Tom Krebs

No. 56, 58
- Position: Offensive lineman

Personal information
- Born: October 17, 1957 (age 68) Canada
- Listed height: 6 ft 3 in (1.91 m)
- Listed weight: 248 lb (112 kg)

Career information
- College: Utah

Career history
- Calgary Stampeders (1979–1983); Edmonton Eskimos (1983);

Awards and highlights
- First-team All-WAC (1978);

= Tom Krebs =

Canadian football player (born 1957)

Thomas Krebs (born October 17, 1957) is a Canadian former professional football offensive lineman who played five seasons in the Canadian Football League (CFL) with the Calgary Stampeders and Edmonton Eskimos. He played college football at the University of Utah.

==Early life==
Thomas Krebs was born on October 17, 1957. He is a native of Calgary. He played college football at the University of Utah, where he was a four-year letterman for the Utah Utes from 1975 to 1978. He was a three-year starter and earned first-team All-Western Athletic Conference honors in 1978.

==Professional career==
Krebs was a territorial exemption of the Calgary Stampeders in the 1979 CFL draft. He decided to sign with the Stampeders in January 1979. He dressed in 11 games during his rookie year in 1979 and was listed as an offensive guard. He also missed part of the 1979 season due to knee surgery. Before the start of the 1980 season, Krebs underwent tests for leukemia but it turned out to be a spleen problem. He dressed in all 16 games in 1980 as the Stampeders went 9–7 and lost in the Western semifinal to the Winnipeg Blue Bombers by a score of 32–14. The 1980 Stampeders won the CFL's Outstanding Offensive Line award. He moved to centre in 1981, dressing in 15 games as the team finished 6–10. In 1982, Krebs signed a five-year $350,000 contract with the Stampeders. He dressed in 16 games during the 1982 season as Calgary went 9–6–1 and lost in the Western semifinal to the Blue Bombers. Krebs dressed in three games for Calgary in 1983 before requesting a trade, later saying "it wasn't fun anymore" and "I had to get out."

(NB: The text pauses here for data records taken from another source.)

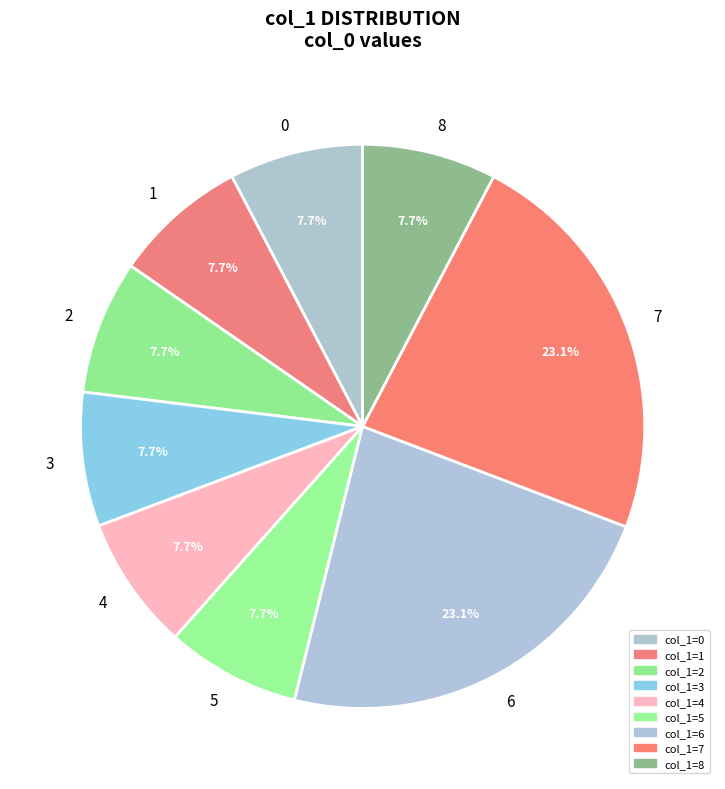

Do 5 and 1 together represent more than half of the pie?

No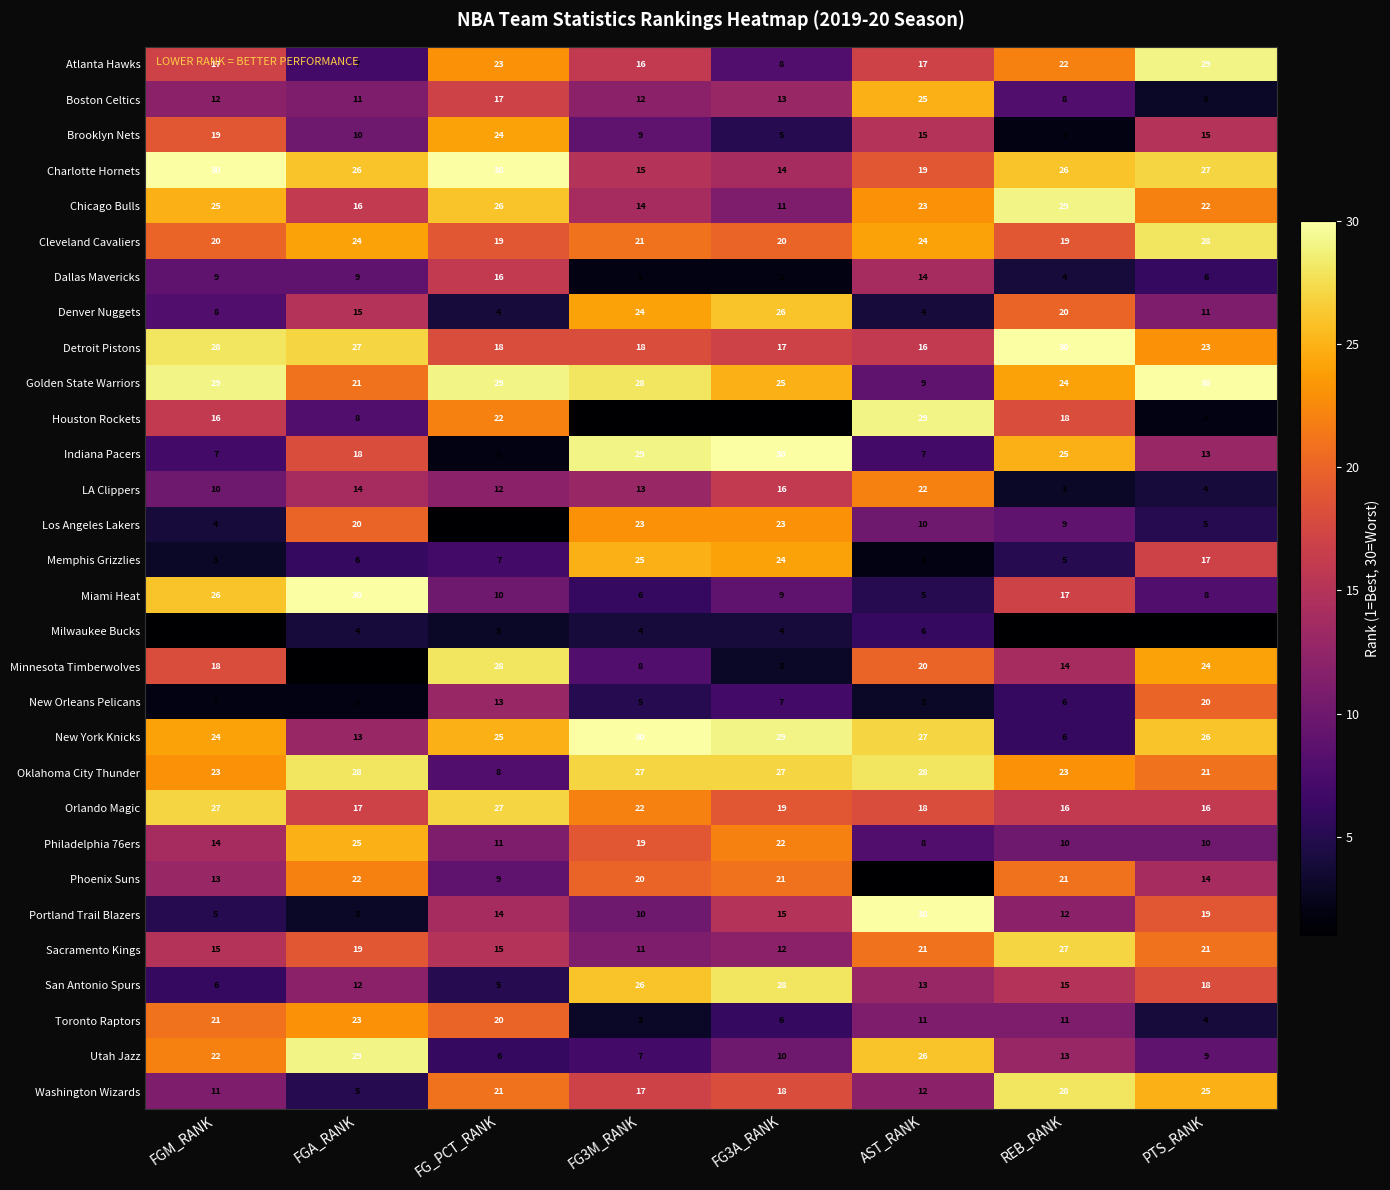

Is it true that Houston Rockets equals 2 at PTS_RANK?

True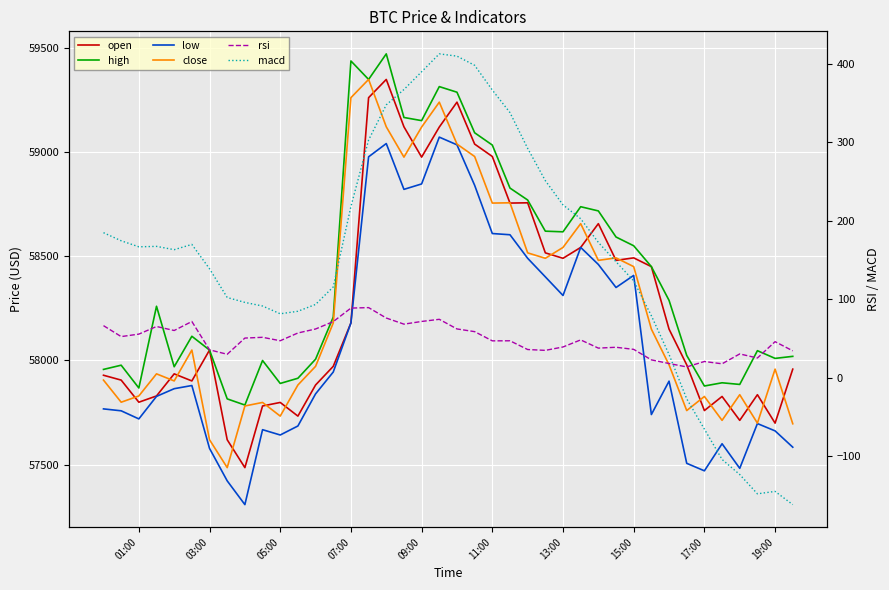

Reading right to left, list all the values displayed in this chart.

open: 57958.5	57699.7	57836.0	57713.0	57827.6	57760.0	57979.2	58150.4	58450.0	58492.0	58480.0	58656.0	58542.0	58490.0	58516.0	58756.0	58754.7	58978.0	59037.5	59238.5	59119.2	58975.0	59120.4	59347.4	59260.0	58180.0	57972.0	57882.6	57733.4	57798.9	57782.0	57486.4	57620.0	58050.0	57902.0	57936.0	57830.0	57800.0	57906.0	57929.3
high: 58019.9	58010.1	58047.1	57885.2	57893.2	57877.7	58024.3	58288.3	58450.0	58550.0	58592.0	58717.1	58737.2	58616.9	58620.0	58769.4	58826.6	59032.8	59091.8	59286.2	59313.1	59150.0	59165.1	59470.0	59347.4	59436.0	58208.0	58006.2	57914.9	57890.0	58000.0	57786.5	57816.0	58050.0	58116.1	57970.0	58260.0	57868.2	57977.5	57957.2
low: 57584.4	57662.6	57697.7	57483.0	57600.9	57471.1	57507.0	57900.9	57740.9	58408.0	58350.0	58460.4	58542.0	58311.7	58401.0	58490.0	58602.8	58608.7	58840.0	59034.0	59070.9	58846.4	58820.4	59040.0	58976.4	58180.0	57944.7	57840.0	57686.0	57642.9	57668.3	57309.1	57422.9	57578.6	57880.0	57864.8	57828.0	57720.0	57758.8	57768.0
close: 57696.7	57958.5	57699.7	57836.0	57713.0	57827.6	57760.0	57979.2	58150.4	58450.0	58492.0	58480.0	58656.0	58542.0	58490.0	58516.0	58756.0	58754.7	58978.0	59037.5	59238.5	59119.2	58975.0	59120.4	59347.4	59260.0	58180.0	57972.0	57882.6	57733.4	57798.9	57782.0	57486.4	57620.0	58050.0	57902.0	57936.0	57830.0	57800.0	57906.0
rsi: 34.5	46.2	25.4	30.6	18.0	20.9	14.0	18.4	23.0	36.4	39.0	38.0	48.4	39.4	35.1	36.2	47.3	47.2	58.9	62.4	74.6	71.9	68.5	76.3	89.5	88.9	71.7	62.3	57.2	47.4	51.7	50.8	30.1	35.8	71.8	60.4	65.5	55.8	52.6	66.6
macd: -161.3	-144.5	-147.6	-123.0	-103.8	-65.2	-26.6	29.9	79.2	123.6	147.9	172.5	202.7	220.3	251.2	292.3	337.8	366.5	398.0	409.7	412.6	389.8	367.2	347.7	302.9	218.2	115.9	93.6	84.9	81.7	91.5	96.2	102.4	138.9	170.0	163.3	167.5	166.9	174.6	184.9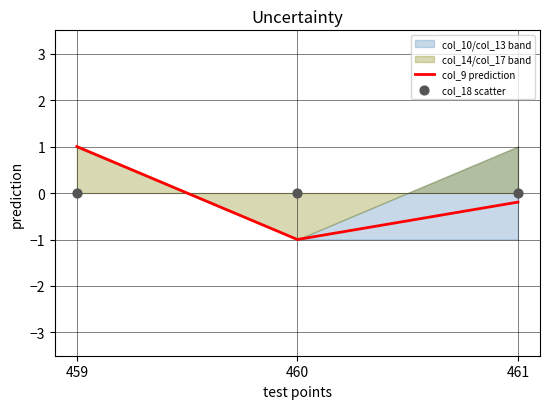

Is the value of col_9 prediction at 459 greater than the value of col_18 scatter at 460?

Yes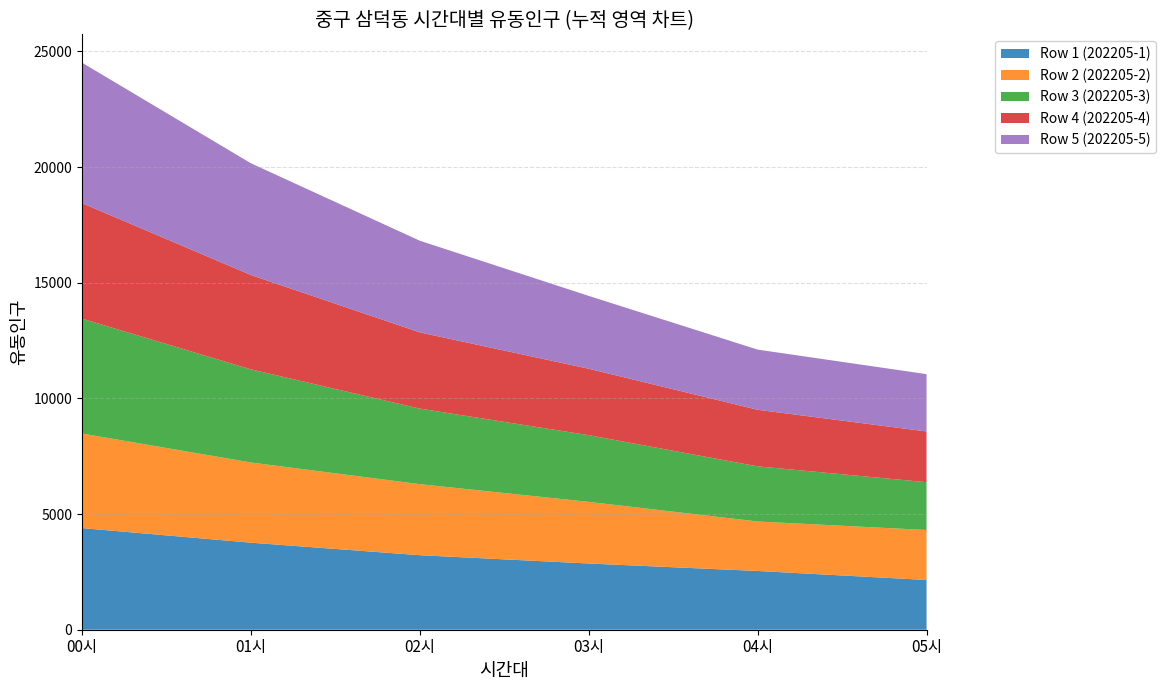

Reading left to right, transcribe all the data shown in this chart.

Row 1 (202205-1): 00시=4394	01시=3763	02시=3222	03시=2863	04시=2540	05시=2151
Row 2 (202205-2): 00시=4089	01시=3468	02시=3072	03시=2665	04시=2140	05시=2160
Row 3 (202205-3): 00시=4967	01시=4026	02시=3266	03시=2884	04시=2384	05시=2067
Row 4 (202205-4): 00시=4994	01시=4080	02시=3295	03시=2872	04시=2446	05시=2194
Row 5 (202205-5): 00시=6072	01시=4830	02시=3963	03시=3149	04시=2601	05시=2478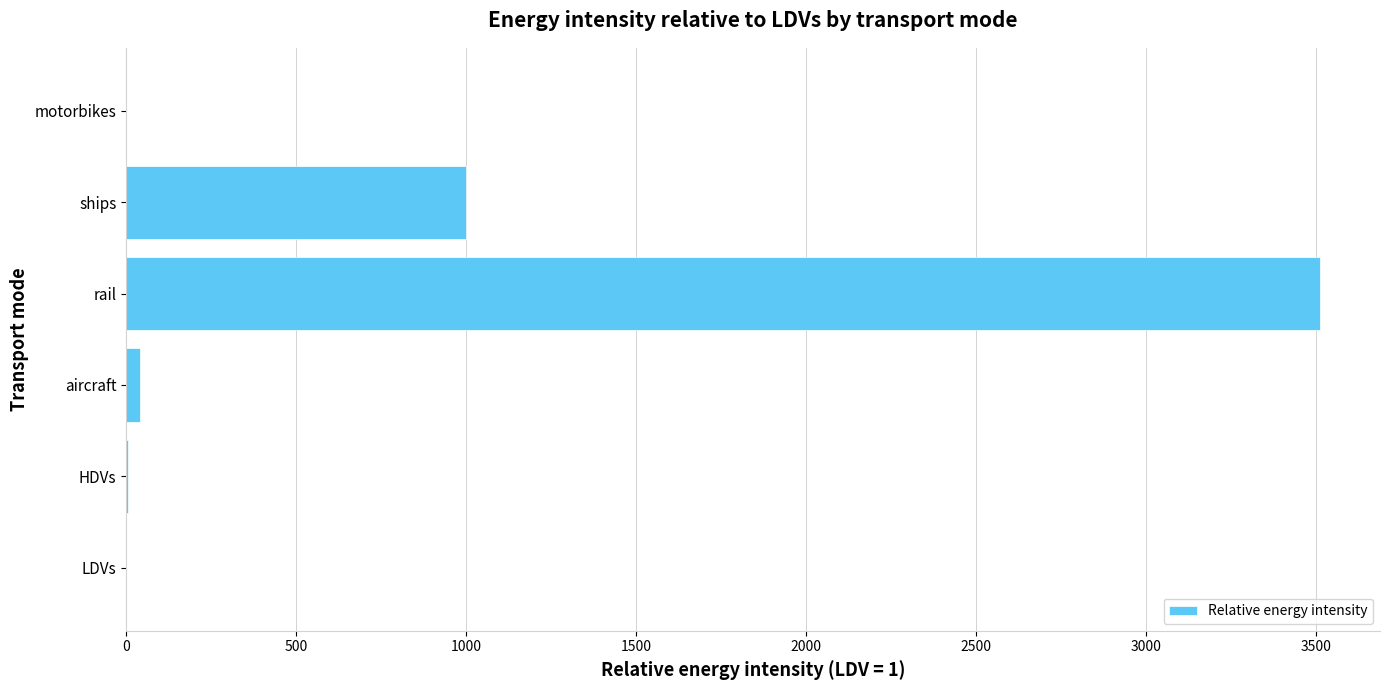

What is the sum of all values?

4560.6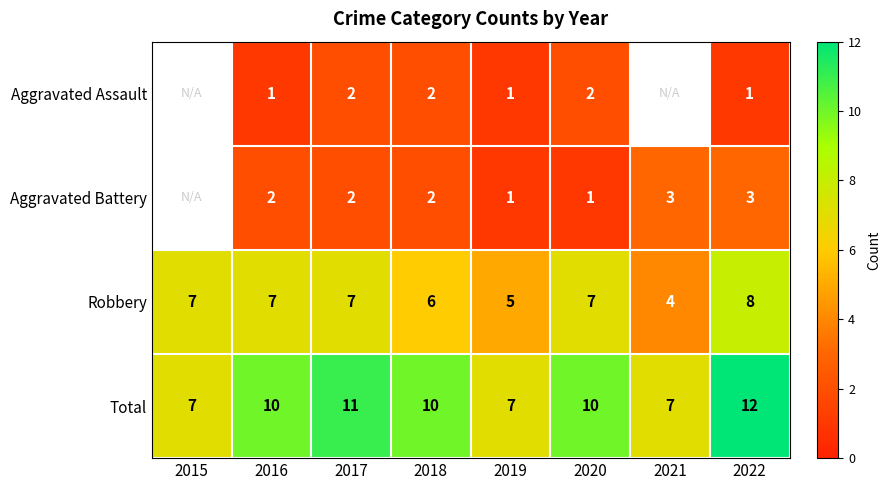

Is the value of Aggravated Battery at 2021 greater than the value of Aggravated Assault at 2022?

Yes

After two missed practices, Krebs and a 1984 second round draft pick were traded to the Edmonton Eskimos for Ted Milian and Harry Doering on August 3, 1983. Krebs dressed in 13 games for Edmonton in 1983. Krebs correctly predicted that the 8–7 Stampeders would lose their final game of the season to the 4–11 Saskatchewan Roughriders, allowing 8–8 Edmonton to make the playoffs by way of tiebreaker. The player Krebs was traded for, Ted Milian, botched a crucial snap late in the game. The Eskimos lost in the Western semifinal to Winnipeg. Krebs announced his retirement in January 1984, stating "My heart isn't in it anymore. It wasn't even in it this past year. I hated playing football last year. I can't go through the motions."

==Personal life==
Krebs is the son of CFL player Hal Krebs.